Gorbatchev dit avoir "honte" pour Poutine

L'ancien président soviétique qualifie de "regrettable et honteuse" la réaction qu'a eue l'actuel Premier ministre russe face au mouvement de contestation qui secoue le pays.

L\'ancien président soviétique Mikhaïl Gorbatchev lors d\'une conférence de presse à Montpellier (Hérault), le 25 novembre 2011.
L'ancien président soviétique Mikhaïl Gorbatchev lors d'une conférence de presse à Montpellier (Hérault), le 25 novembre 2011. (PASCAL GUYOT / AFP PHOTO)

Mikhaïl Gorbatchev ne mâche pas ses mots à l'égard de Vladimir Poutine. Dans un entretien publié vendredi 23 décembre dans la Novaïa Gazeta, l'ex-président soviétique a dit avoir "honte" pour l'actuel Premier ministre russe, qui a ironisé lors d'une émission de télévision sur le mouvement de contestation sans précédent contre son régime.

La séance télévisée de questions-réponses de Vladimir Poutine le 15 décembre, après la grande manifestation de l'opposition, "avait pour but de bourrer le crâne des gens, déplore Gorbatchev. C'est regrettable et honteux.
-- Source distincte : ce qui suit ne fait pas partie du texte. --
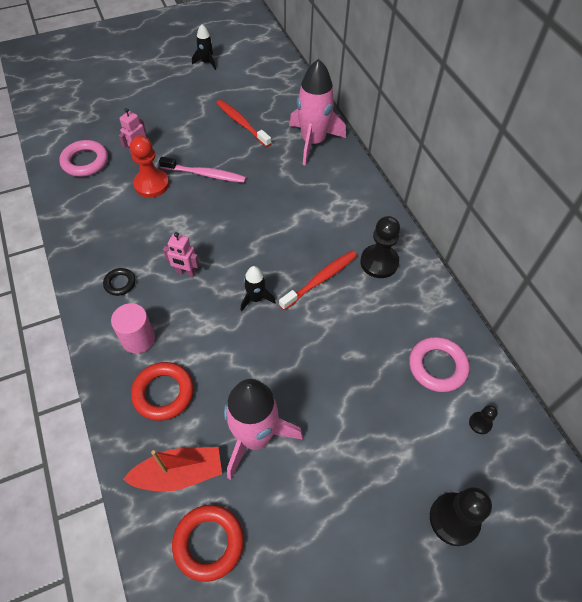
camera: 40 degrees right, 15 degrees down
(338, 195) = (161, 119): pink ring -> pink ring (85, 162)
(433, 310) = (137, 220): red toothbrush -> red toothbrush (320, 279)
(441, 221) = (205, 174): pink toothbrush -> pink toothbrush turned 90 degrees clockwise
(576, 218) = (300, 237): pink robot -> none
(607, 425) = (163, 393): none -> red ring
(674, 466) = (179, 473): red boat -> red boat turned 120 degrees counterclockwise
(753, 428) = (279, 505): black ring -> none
J'ai honte parce que je sentais que j'avais un lien avec Poutine et je l'ai soutenu activement à son arrivée au pouvoir."
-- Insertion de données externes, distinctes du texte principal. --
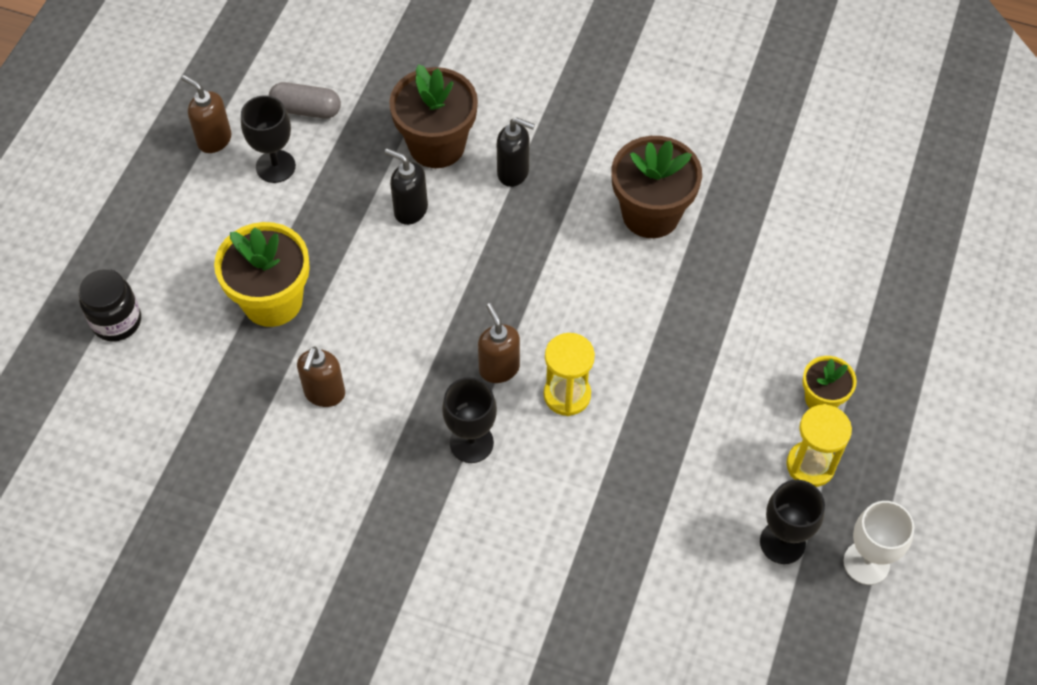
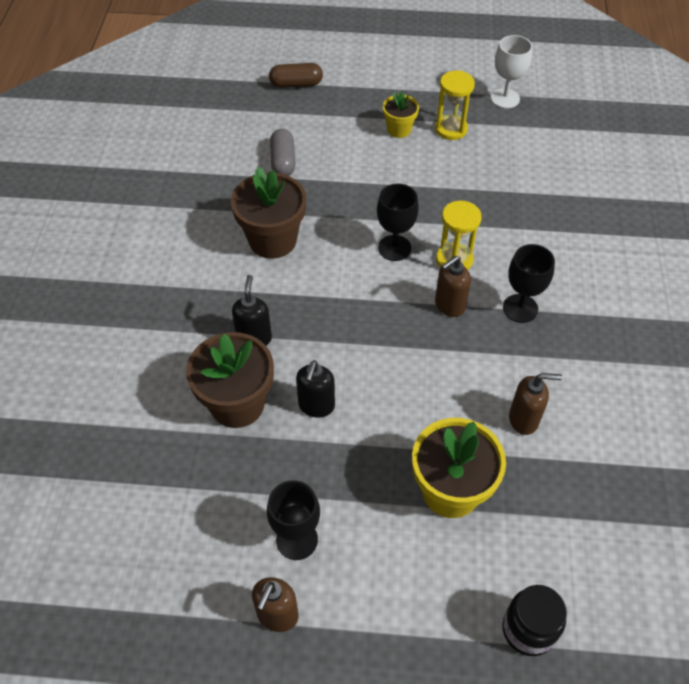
camera: 105 degrees left, 5 degrees down
(306, 109) = (217, 533): grey capsule -> grey capsule (283, 161)
(782, 542) = (511, 135): black goblet -> black goblet (394, 248)
(943, 295) = (296, 84): none -> brown capsule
Au cours de l'émission, Vladimir Poutine a ironisé sur l'opposition, comparant le ruban blanc devenu le symbole du mouvement à un "préservatif" avant de dénoncer des tentatives de "déstabilisation" venues de l'étranger contre la Russie. Le Premier ministre a aussi comparé les opposants à une tribu de singes du Livre de la jungle de Rudyard Kipling.

"Medvedev a fait une croix sur son avenir"

Mikhaïl Gorbatchev, qui a l'intention de participer samedi à une nouvelle grande manifestation à Moscou, a aussi vertement critiqué le président Dmitri Medvedev, qui a refusé de reconnaître que des fraudes massives avaient eu lieu lors des législatives du 4 décembre. "Il a dit dans la presse : 'je n'ai pas de griefs et de doutes concernant les élections.' Je pense que là, Dmitri Medvedev a fait une croix" sur son avenir politique, a estimé l'ancien président.

L'opposition appelle à de grands rassemblements samedi dans tout le pays pour dénoncer les fraudes électorales. Plus de 50 000 personnes avaient manifesté à Moscou le 10 décembre, 10 000 à Saint-Pétersbourg et des milliers dans d'autres villes du pays, une mobilisation inédite depuis l'arrivée au pouvoir de Vladimir Poutine en 2000.